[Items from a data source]
____
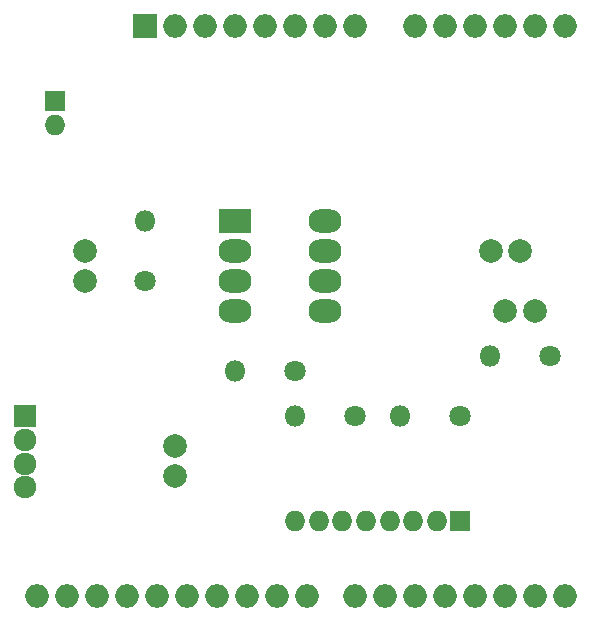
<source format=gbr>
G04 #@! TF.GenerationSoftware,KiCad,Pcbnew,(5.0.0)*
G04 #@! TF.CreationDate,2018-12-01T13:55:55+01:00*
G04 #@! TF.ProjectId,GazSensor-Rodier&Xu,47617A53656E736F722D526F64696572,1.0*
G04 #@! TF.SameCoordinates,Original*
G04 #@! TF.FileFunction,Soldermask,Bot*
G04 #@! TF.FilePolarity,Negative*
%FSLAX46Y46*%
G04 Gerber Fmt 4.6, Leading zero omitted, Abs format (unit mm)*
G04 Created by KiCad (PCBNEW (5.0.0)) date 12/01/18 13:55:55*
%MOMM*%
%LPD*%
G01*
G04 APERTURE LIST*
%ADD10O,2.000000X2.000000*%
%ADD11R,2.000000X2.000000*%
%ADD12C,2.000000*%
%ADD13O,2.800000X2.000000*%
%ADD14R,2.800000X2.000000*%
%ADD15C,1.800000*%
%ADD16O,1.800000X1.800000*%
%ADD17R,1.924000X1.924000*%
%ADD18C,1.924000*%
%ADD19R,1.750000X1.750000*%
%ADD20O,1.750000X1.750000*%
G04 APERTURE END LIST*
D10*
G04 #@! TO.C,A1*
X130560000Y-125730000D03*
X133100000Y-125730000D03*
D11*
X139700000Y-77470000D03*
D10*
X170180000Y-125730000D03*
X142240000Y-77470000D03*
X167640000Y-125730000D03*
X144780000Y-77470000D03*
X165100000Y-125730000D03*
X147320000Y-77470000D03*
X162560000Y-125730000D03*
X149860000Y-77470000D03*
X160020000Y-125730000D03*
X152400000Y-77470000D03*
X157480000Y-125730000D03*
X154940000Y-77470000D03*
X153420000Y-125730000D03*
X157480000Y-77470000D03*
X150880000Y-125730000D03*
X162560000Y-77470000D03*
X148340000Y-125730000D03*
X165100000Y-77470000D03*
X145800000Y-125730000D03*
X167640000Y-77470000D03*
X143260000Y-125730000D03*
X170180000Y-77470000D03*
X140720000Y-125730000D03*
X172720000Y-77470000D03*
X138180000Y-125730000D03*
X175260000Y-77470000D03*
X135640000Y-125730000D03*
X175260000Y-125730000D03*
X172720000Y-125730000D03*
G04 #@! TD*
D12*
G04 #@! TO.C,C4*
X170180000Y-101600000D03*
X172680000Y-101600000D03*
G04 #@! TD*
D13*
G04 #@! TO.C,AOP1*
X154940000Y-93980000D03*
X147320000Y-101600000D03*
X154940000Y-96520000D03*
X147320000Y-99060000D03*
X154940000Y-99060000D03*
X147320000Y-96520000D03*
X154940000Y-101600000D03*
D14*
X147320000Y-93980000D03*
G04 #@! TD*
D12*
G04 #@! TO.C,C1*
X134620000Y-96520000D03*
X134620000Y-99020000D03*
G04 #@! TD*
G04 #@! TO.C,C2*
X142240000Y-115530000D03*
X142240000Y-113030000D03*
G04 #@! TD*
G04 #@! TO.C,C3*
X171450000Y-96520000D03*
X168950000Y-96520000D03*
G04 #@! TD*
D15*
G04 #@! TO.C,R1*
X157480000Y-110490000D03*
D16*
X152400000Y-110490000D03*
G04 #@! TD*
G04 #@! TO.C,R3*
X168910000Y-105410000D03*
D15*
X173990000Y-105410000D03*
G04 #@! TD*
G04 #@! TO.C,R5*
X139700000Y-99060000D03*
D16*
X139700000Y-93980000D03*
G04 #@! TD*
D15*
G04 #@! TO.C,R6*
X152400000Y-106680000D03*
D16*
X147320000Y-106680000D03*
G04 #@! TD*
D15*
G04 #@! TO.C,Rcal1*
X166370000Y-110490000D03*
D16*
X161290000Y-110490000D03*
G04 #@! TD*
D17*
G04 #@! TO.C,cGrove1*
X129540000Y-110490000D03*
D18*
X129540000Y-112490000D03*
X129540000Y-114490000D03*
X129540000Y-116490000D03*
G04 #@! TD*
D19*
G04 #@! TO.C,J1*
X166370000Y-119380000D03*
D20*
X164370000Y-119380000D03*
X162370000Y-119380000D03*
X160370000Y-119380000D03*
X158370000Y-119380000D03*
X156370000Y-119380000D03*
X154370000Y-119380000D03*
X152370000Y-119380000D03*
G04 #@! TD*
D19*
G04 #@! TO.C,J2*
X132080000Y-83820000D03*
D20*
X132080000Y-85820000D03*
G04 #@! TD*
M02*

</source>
____
— WORK INSTRUCTION —
Your answer must consist only of the lines from the one containing "G04 #@! TO.C,C2*" through the last line of the data above, both included, exactly as written.

— RESULT FOR THIS TASK —
G04 #@! TO.C,C2*
X142240000Y-115530000D03*
X142240000Y-113030000D03*
G04 #@! TD*
G04 #@! TO.C,C3*
X171450000Y-96520000D03*
X168950000Y-96520000D03*
G04 #@! TD*
D15*
G04 #@! TO.C,R1*
X157480000Y-110490000D03*
D16*
X152400000Y-110490000D03*
G04 #@! TD*
G04 #@! TO.C,R3*
X168910000Y-105410000D03*
D15*
X173990000Y-105410000D03*
G04 #@! TD*
G04 #@! TO.C,R5*
X139700000Y-99060000D03*
D16*
X139700000Y-93980000D03*
G04 #@! TD*
D15*
G04 #@! TO.C,R6*
X152400000Y-106680000D03*
D16*
X147320000Y-106680000D03*
G04 #@! TD*
D15*
G04 #@! TO.C,Rcal1*
X166370000Y-110490000D03*
D16*
X161290000Y-110490000D03*
G04 #@! TD*
D17*
G04 #@! TO.C,cGrove1*
X129540000Y-110490000D03*
D18*
X129540000Y-112490000D03*
X129540000Y-114490000D03*
X129540000Y-116490000D03*
G04 #@! TD*
D19*
G04 #@! TO.C,J1*
X166370000Y-119380000D03*
D20*
X164370000Y-119380000D03*
X162370000Y-119380000D03*
X160370000Y-119380000D03*
X158370000Y-119380000D03*
X156370000Y-119380000D03*
X154370000Y-119380000D03*
X152370000Y-119380000D03*
G04 #@! TD*
D19*
G04 #@! TO.C,J2*
X132080000Y-83820000D03*
D20*
X132080000Y-85820000D03*
G04 #@! TD*
M02*

</source>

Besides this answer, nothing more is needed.